# right length ot thera band gold



## Armin (Jul 5, 2011)

Hallo @ all professionals!

my question is: how long must i cut my thera band gold for the best results?
i thank you all for give me some informations!








how to fit the bands to the pouch and the fork is easy,i think, 'cause i tried it enough!


----------



## Gwilym (Dec 9, 2010)

before anyone can tell you we will need to know your draw length


----------



## gamekeeper john (Apr 11, 2011)

your right Gwilim, We cant say nothing until we know the draw length, also will it be used for target shooting or hunting? will you be using light or heavy ammo? do you want to shoot buterfly style or draw to a anchor point? once you have answered this i'm sure we can help, thanks john


----------



## Guest (Jul 6, 2011)

It heavily depends on your shooting style, armlenght, power you are willing/able to deliver. I found recently that I like my Theraband best 170mm long, 20mm wide - untapered with a small, lightweight pouch, no longer than 60mm. With about 20mm wrapped around the fork and and about 15mm tight to the pouch, an effective lenght of 145mm remain, which is perfect for my needs.

cheers


----------



## Hit and run (May 14, 2011)

Drawlength divided by five. Note, this is the part that stretches, so add a bit for tying (I need 1.3 to 1.5 cm for tying, and 1 extra cm for re-use).
Some prefer less or more stretching, but this is a good place to start balancing power vs. longevity.

(To the ones above me: Aren't People able to do basic math anymore?)


----------

Data items
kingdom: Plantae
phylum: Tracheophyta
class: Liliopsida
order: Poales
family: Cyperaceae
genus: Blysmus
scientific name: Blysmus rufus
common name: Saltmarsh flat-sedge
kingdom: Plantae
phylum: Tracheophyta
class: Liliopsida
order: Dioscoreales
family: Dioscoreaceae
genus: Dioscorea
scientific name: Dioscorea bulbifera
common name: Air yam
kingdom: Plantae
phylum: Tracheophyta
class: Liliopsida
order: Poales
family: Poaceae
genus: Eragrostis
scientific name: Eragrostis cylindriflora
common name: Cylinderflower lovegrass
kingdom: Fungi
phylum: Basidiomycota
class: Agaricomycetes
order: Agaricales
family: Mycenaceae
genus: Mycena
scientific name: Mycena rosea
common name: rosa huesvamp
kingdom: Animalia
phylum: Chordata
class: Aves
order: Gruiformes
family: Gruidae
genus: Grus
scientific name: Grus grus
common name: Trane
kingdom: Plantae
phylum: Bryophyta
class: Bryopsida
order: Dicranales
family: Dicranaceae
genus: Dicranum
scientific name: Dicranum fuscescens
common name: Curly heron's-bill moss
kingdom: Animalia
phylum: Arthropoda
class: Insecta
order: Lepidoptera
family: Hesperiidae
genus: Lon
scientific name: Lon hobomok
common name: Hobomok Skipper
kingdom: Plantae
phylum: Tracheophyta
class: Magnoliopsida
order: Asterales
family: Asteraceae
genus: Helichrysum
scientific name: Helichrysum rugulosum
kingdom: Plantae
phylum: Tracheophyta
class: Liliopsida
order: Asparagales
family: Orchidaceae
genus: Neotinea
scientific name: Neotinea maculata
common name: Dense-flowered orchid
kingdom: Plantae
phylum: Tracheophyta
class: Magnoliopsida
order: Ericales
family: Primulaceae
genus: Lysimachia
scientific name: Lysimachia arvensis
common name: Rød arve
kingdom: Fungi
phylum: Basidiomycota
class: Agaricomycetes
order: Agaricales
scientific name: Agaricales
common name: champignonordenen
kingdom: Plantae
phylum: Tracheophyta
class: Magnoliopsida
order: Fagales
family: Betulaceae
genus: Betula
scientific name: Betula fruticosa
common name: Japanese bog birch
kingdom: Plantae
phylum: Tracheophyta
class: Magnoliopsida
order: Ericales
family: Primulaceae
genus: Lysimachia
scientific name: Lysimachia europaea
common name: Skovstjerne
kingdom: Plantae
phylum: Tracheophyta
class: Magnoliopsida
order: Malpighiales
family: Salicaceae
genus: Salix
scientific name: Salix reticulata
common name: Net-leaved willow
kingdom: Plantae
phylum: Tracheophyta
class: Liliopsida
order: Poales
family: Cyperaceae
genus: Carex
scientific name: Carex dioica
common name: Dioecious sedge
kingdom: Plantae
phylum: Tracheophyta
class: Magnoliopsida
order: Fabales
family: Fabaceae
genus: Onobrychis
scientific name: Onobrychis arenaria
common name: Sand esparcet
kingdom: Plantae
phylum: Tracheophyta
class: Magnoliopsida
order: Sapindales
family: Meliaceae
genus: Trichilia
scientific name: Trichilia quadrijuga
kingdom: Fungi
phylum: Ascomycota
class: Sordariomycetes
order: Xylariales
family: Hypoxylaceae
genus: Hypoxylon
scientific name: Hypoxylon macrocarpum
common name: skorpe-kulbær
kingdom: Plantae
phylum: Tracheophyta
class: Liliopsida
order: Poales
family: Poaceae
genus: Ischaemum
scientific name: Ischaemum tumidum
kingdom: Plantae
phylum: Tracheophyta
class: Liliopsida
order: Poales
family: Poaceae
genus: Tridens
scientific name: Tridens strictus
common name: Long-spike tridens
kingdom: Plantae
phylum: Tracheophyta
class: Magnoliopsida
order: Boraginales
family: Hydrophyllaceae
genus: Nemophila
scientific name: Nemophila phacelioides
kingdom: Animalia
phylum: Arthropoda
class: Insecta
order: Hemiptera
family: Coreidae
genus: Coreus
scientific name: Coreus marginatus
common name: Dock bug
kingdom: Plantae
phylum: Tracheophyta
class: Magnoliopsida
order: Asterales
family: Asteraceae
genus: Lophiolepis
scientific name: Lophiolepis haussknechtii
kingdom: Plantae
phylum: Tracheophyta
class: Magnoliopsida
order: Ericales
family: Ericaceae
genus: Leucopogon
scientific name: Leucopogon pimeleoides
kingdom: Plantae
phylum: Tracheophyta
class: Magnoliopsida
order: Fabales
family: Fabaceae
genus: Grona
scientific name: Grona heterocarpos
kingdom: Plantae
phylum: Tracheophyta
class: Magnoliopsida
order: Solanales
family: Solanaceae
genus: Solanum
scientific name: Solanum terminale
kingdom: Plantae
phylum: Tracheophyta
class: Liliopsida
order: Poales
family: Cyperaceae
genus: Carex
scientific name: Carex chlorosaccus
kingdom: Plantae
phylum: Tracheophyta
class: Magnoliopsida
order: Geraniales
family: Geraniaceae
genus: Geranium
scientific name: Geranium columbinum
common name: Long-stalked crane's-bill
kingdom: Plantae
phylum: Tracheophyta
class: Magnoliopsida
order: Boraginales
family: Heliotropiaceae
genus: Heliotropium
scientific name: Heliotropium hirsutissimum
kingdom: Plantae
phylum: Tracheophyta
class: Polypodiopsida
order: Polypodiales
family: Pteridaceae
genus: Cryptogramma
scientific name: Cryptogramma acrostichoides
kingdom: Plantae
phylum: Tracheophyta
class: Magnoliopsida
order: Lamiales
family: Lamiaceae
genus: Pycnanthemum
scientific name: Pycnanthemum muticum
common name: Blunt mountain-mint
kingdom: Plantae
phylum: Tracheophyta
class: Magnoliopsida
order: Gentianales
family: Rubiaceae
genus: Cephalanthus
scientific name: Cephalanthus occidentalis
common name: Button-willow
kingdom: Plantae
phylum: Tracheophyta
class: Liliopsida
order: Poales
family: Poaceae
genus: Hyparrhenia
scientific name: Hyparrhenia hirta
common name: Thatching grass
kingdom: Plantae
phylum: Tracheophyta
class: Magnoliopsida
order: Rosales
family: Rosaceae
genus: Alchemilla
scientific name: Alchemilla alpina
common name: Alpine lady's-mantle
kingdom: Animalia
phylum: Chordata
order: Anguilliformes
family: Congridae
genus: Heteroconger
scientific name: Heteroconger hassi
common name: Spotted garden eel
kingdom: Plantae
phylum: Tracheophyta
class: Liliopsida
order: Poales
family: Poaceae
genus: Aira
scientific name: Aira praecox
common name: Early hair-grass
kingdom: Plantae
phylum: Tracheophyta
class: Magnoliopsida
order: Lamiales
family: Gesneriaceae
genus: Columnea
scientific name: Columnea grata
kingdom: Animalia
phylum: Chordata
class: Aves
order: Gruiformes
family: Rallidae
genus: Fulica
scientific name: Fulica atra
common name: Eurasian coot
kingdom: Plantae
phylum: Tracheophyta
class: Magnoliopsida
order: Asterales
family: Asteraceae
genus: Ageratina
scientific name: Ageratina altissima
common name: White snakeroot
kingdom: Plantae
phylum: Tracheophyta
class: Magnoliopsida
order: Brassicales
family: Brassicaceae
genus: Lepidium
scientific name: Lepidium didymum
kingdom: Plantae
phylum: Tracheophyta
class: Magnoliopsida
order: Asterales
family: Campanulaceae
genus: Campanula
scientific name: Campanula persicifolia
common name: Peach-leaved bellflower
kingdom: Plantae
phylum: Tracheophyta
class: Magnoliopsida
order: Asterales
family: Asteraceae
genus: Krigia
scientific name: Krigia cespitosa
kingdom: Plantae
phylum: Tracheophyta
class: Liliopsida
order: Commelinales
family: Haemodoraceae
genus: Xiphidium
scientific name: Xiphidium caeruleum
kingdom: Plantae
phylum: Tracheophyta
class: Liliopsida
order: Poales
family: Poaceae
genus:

**Aim:**
For each statement, state yes or no according to whether it agrees with the forum thread on Theraband gold length, and quote the words from the thread that settle it.
1. The Guest poster ends up with an effective band length of 145mm.
2. Hit and run suggests taking the draw length and dividing it by three.
3. gamekeeper john asks whether the bands are meant for target shooting or hunting.

**Task result:**
1. Yes: "an effective lenght of 145mm remain"
2. No: "Drawlength divided by five."
3. Yes: "will it be used for target shooting or hunting?"